A few years later when I came to revise it I had to revise the bit about fax machines - which I had indicated were by no means a necessity for the small firm!

Finding our feet

We experimented with various types of business, including I recall uninsured loss recovery which was then in its infancy and sounded like a good idea. We got I think £11 for opening a file and then only what we recovered from the other side. We were inundated with clients and opened scores of files before we realised that we were incurring overheads and working very hard but not making any money. I think it is called 'profitless growth', and of course the clients never came back as we did only one thing for them. They didn't think of us as their solicitors, but merely the people who were dealing with their accident.

My husband dealt with minor landlord and tenant matters for his previous employers, commenting that things he would have looked down his nose at when employed as the company lawyer were suddenly quite acceptable when one could charge for them!
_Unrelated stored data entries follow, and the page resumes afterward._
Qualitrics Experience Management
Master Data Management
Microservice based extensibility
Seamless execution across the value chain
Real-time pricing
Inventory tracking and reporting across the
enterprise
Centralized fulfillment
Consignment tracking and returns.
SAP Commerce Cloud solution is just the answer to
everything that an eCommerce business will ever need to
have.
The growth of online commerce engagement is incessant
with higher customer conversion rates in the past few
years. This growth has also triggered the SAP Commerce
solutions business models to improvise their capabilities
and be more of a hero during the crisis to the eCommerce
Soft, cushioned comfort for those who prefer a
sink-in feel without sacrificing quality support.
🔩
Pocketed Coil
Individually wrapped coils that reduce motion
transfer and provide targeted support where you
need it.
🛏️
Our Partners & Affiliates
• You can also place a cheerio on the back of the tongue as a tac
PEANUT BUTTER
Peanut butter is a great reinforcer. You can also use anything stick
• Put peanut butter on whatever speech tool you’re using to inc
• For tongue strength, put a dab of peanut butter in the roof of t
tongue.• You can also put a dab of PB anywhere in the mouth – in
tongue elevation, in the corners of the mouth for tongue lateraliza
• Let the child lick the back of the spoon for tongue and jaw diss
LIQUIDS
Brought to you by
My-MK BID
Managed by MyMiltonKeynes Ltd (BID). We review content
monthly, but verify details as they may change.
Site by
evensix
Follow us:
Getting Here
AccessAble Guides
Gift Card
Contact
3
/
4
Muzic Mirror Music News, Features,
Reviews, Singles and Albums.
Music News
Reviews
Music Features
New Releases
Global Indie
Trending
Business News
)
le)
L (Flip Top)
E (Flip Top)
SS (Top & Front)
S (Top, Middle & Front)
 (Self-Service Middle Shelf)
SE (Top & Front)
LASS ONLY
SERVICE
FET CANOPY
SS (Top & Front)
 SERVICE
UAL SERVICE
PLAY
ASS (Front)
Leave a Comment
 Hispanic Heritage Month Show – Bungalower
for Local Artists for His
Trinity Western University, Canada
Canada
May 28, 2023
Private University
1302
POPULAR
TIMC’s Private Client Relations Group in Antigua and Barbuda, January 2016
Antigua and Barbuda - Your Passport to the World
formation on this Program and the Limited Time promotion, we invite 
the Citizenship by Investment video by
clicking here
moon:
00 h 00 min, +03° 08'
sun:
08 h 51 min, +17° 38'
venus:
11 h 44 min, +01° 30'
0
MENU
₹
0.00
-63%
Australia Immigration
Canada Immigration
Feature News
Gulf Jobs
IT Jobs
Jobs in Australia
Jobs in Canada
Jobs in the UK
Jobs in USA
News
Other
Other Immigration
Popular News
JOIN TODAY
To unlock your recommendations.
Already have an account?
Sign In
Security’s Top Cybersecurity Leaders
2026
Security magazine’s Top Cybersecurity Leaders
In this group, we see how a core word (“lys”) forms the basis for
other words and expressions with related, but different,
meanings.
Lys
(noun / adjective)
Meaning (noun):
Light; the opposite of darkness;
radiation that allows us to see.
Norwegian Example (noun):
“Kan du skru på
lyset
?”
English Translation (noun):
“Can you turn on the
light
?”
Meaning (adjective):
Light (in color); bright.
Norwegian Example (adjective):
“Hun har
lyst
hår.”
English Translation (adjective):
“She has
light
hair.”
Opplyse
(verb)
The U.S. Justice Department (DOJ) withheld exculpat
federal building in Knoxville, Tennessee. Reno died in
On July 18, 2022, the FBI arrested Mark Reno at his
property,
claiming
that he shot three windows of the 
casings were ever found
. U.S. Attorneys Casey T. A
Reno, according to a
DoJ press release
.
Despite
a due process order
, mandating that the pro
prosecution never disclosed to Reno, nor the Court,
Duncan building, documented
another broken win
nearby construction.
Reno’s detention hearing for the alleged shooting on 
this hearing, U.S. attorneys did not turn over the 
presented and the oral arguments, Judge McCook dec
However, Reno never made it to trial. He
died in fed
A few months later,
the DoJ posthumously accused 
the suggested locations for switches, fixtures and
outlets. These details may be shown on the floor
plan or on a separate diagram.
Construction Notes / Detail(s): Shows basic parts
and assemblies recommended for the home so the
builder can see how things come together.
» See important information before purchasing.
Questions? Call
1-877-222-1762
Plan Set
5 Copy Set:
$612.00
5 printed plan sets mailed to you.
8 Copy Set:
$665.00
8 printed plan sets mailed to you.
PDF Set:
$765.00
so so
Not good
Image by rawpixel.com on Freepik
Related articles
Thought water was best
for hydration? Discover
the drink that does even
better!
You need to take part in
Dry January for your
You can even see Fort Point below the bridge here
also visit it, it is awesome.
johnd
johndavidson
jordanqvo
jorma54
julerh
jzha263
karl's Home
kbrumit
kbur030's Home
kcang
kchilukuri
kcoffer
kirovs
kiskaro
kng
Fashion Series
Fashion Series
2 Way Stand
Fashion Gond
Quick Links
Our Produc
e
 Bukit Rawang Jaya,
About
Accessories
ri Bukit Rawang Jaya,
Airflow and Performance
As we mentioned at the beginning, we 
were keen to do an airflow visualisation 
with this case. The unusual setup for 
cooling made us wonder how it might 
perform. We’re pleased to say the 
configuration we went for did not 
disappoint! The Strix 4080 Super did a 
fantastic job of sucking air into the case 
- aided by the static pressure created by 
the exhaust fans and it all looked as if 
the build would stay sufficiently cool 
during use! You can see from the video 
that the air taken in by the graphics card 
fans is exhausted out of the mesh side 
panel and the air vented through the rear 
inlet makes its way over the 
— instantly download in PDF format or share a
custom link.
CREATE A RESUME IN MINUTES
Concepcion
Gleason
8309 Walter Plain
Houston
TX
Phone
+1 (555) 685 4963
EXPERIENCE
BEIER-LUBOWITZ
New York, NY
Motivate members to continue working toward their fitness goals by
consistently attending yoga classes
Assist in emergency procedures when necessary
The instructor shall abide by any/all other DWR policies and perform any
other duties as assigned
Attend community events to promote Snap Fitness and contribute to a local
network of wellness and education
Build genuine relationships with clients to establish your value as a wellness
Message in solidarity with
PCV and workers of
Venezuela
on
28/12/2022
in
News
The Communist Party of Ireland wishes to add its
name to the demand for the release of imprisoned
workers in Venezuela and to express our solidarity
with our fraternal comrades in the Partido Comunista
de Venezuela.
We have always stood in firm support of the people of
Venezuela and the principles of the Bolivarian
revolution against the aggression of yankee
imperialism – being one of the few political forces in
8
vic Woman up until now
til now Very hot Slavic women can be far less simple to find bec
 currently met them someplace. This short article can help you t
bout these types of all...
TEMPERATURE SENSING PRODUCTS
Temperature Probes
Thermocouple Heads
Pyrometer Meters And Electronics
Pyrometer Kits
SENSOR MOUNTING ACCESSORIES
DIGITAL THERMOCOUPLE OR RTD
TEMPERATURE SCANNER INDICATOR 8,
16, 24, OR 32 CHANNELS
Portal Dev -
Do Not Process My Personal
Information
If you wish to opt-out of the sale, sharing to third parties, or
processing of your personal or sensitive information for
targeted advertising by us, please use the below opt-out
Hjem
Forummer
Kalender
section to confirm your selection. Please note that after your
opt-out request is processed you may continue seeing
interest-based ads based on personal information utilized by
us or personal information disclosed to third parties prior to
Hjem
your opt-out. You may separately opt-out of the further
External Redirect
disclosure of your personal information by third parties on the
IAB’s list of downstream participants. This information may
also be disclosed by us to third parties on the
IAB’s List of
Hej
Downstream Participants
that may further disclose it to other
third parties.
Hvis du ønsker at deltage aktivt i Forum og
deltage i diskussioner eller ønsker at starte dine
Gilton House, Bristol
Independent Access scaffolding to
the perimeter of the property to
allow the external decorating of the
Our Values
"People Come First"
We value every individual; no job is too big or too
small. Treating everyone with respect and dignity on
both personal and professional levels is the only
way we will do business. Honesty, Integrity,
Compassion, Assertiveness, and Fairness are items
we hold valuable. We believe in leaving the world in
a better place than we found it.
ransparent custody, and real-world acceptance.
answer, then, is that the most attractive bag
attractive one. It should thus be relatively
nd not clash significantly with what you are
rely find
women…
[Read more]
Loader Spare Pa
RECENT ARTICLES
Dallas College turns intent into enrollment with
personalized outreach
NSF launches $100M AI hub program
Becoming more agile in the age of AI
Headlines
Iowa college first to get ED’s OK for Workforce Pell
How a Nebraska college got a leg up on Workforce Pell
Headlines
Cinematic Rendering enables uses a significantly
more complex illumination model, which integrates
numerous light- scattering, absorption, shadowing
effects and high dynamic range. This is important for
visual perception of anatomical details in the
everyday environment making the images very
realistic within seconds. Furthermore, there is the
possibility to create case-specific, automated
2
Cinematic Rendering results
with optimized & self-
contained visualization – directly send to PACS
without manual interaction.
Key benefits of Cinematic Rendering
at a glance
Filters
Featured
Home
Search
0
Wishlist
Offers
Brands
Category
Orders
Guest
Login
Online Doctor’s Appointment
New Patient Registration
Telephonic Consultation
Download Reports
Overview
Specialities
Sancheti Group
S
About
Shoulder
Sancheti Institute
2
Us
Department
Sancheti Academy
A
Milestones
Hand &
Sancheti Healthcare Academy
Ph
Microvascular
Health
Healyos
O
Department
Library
Gradually, rather than a practice made up of small things for big companies as we anticipated, it was big and small things for smaller companies and individuals which made up our practice over the years. The work came from unexpected sources and, as I believe is common with all small businesses, it was either feast or famine.

We never got it totally right and over the years had too little work rather than too much. We got savvy about turning away things that sounded too good to be true. They invariably were. If I was not going to be paid for a job I would prefer to know before I did the work rather than after, and I became quite ruthless about money on account.

Important clients came from unexpected sources and at unexpected times. I recall for instance one of the weirdest cases I ever dealt with being an employee referred by a commercial client of my husband's. It ended in what counsel later described as a murder trial in the Chancery Division. But that's another story!

A turnaround for the books

One gloomy early December afternoon when things were slow I recall our financial services contact ringing to ask if I could deal with a big piece of litigation for a good client of his. We would be the third solicitors to deal with it. My heart sank as that almost always heralds bad news, doesn't it? In fact it turned out to be one of the biggest, most profitable and most interesting cases I have dealt with over our whole period of practice, and the client one of our best and most loyal and active. So you never know.

What were some of the other differences? Well, people SMOKED. In the office! I recall one had ashtrays for the clients because if a client wanted to smoke, it seemed quite harsh not to allow that '“ even though personally I always hated smoking. My husband smoked cigars. And a pipe. Secretaries smoked. In fact, our first secretary who started with us and who at first did everything including the books was a heavy smoker and even then I can remember how I hated the smell. Subsequently, we did not recruit smoking secretaries at all; but how things have changed now that we have those no smoking signs on the front door.

Will I miss it? No. I don't think so. Things have moved on. Our loyal clients will be well looked after by a merged practice with younger people at the helm. They use digital dictation and email and a practice management system. It will be different. Better, I don't know. But different.